This month we did things differently, not the usual holiday thing . . . unconventional December picks, and a schedule that tested us all.

At a difficult end to a terrible year, I have no desire to look back. (How’s that for unconventional?) Instead I’ll acknowledge two vital supports: Gru and the movies themselves. Without their challenges and rewards, life would seem emptier indeed.

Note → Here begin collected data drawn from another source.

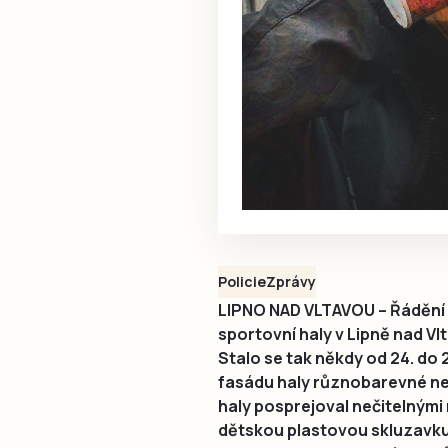
Policie
Zprávy
LIPNO NAD VLTAVOU – Řádění 
sportovní haly v Lipně nad Vl
Stalo se tak někdy od 24. do 
fasádu haly různobarevné neč
haly posprejoval nečitelnými 
dětskou plastovou skluzavku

Without further ado, here are my five: favourites, (no) surprises, disappointments, and least-liked, as well as an offbeat offering suggested by my ravishing rival.

Cheer down!


Favourite
About a Boy (2002) on 2011/12/25

* * * * *

“It’s tough to throw stones at an experience this strong. Even after a half-dozen viewings, it has yet to lose its effect. About a Boy appears fast-paced and light in its humour. In time, however, its ideas burrow deep, seeding sober reflection and, thankfully, hope.”

Honourable Mentions:
Go (1999) on 2011/12/23
The Hudsucker Proxy (1994) on 2011/12/30


Surprise

(There were no happy accidents this month. I’d already seen the good movies, and the “new” ones were less than impressive. So I guess the surprise is no surprise.)


Disappointment (tie)
Desk Set (1957) on 2011/12/22

* * *

“Grating in parts, though bland overall, with irrational leaps near the end, its high production values are squandered on the unrealized potential of a Yuletide technology tale. Desk Set is worth seeing for the Fifties aficionado, but not if your time is at a premium, especially over the holidays.”


Disappointment (tie)
The Lion in Winter (1968) on 2011/12/27

* * *

“Without historical accuracy, the appeal of Lion in Winter falls to entertainment, but I didn’t find it entertaining, just impressive in minor ways . . . and still too few to make this viewing more than academic utility.”
.


Least-Liked
Gremlins (1984) on 2011/12/03

* *

“I’m still waiting for a funny, horrific, holiday hybrid that succeeds, because Gremlins just ain’t it. The many issues which lay it low are themselves overshadowed by this flaw: an identity crisis, an uncertainty about itself and its audience. This uneven clutter doesn’t know what it wants to be, or for whom. If you remember dearly loving it, you may want to see it again . . . or maybe not.”


Show Me
Mixed Nuts (1994) on 2011/12/12

* * *

“It is a bit of a stretch to call Mixed Nuts a movie. It is more a series of eccentric vignettes. Vignettes wearing jingle bells and flashing Christmas lights. That’s not say I didn’t enjoy it. I really did. It was like watching some of my favourite comedic actors doing a holiday pageant just for me. And they are all drunk. Very drunk.”